Mark Delavan is an American operatic bass-baritone. He was a national finalist of the Metropolitan Opera auditions and an Adler Fellow with the San Francisco Opera.

== Early life ==
His mother was a soprano and his father was an Opera singer, conductor, director, composer and teacher. He had done some juvenile roles but only decided to pursue a musical career after graduating from Grand Canyon College in Phoenix, Arizona with a degree in graphic arts. At age 21, he enrolled in the music program at Oral Roberts University in Tulsa where his parents were teaching.

== Professional career ==
His first professional experience was at the North Carolina Opera in 1983. In 1986, he was at the San Francisco Opera in a small role in Giuseppe Verdi's Don Carlos. He spent the next three years performing in numerous comprimario roles with the company. After leaving San Francisco, he got work but he received lukewarm reviews that he felt he didn't deserve. He walked out of a job at the Sarasota Opera. The musical director was relieved to see him go: "I've never met a guy who has angered my entire company like this."

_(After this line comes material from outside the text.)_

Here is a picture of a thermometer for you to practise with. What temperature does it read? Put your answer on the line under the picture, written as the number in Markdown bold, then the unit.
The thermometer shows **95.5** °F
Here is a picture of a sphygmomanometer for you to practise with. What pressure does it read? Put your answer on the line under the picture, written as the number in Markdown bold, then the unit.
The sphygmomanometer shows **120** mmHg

Delavan openly admits to having "addictive issues" during this time. In the mid 1990s, his father died, he lost his marriage and wound up taking a janitorial job and sleeping in the back room of the Opera Music Theater International in Newark, New Jersey, where Jerome Hines had invited him to enroll in a young artists' program.

His first big break after that was singing for Frank Corsaro, who said "That's about the best Credo I've ever heard." Delavan was then invited to sing at the New York City Opera where he stayed for the next nine years playing most of the major baritone roles from Verdi, Puccini, Wagner and Richard Strauss. His profile has been rising ever since.

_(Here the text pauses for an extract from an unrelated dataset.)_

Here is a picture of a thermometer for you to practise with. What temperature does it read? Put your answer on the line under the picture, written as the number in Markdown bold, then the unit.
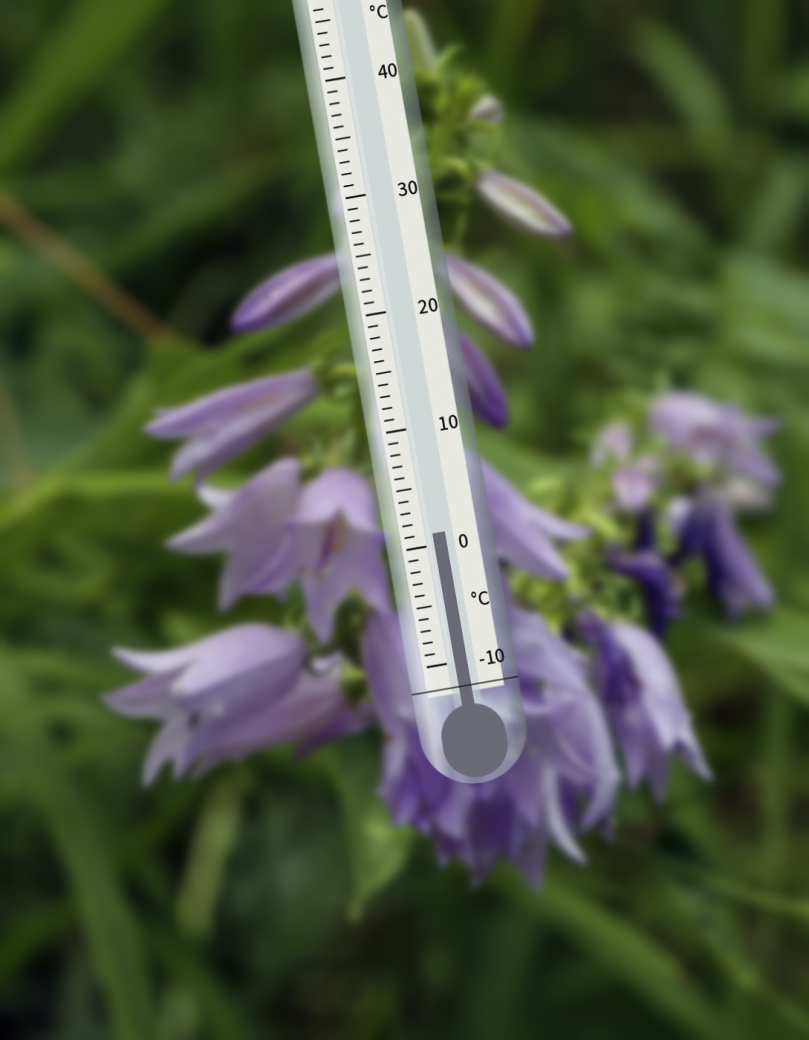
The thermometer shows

In 2004, the NYCO asked him what he wanted to do and he suggested an Operatic production of Sweeney Todd opposite Elaine Paige for which he received mostly positive reviews for his "hulking presence" and "striking physicality." For Variety, Charles Isherwood wrote: "Delavan’s Sweeney suggested Frankenstein’s monster more than anything else." In TheaterMania, Michael Portantiere declared: "If Delavan does not quite possess the top-notch musical theater acting skills of such Sweeneys as Len Cariou and George Hearn, he's still a force to be reckoned with." Others went on to describe Delavan's voice as "extraordinarily deep and resonant".

He returned to San Francisco to sing Scarpia in Giacomo Puccini's Tosca (2004, with Carol Vaness in the title role) and Wotan in Richard Wagner's The Ring Cycle (2008, 2010, and 2011). In 2001 he made his debut at the Metropolitan Opera as Amonasro in Verdi's Aida with Deborah Voigt in the title role, Luciano Pavarotti as Radamès, Olga Borodina as Amneris, and James Levine conducting. He has since been heard at the Met as Alfio in Pietro Mascagni's Cavalleria rusticana, Carlo Gérard in Andrea Chénier, Count Tomsky in The Queen of Spades, Don Carlo in Verdi's La Forza del Destino, the Messenger in Richard Strauss' Die Frau ohne Schatten, Scarpia, and the title roles in Verdi's Nabucco, Verdi's Rigoletto, and Verdi's Simon Boccanegra.

Delavan has also sung roles with other leading American companies like the Houston Grand Opera, the Los Angeles Opera, the Lyric Opera of Chicago, the New York City Opera, the Opera Company of Philadelphia, the Pittsburgh Opera, the Santa Fe Opera, and the Washington National Opera. Outside of the United States, he has made appearances at the Bavarian State Opera, the Berlin State Opera, the Deutsche Oper Berlin, the Liceu, the Prague National Theatre, and the Royal Opera House in London among others.

== Personal life ==
In addition to his son from his first marriage, Delavan has three sons with his wife pianist Karen Linstedt Delavan.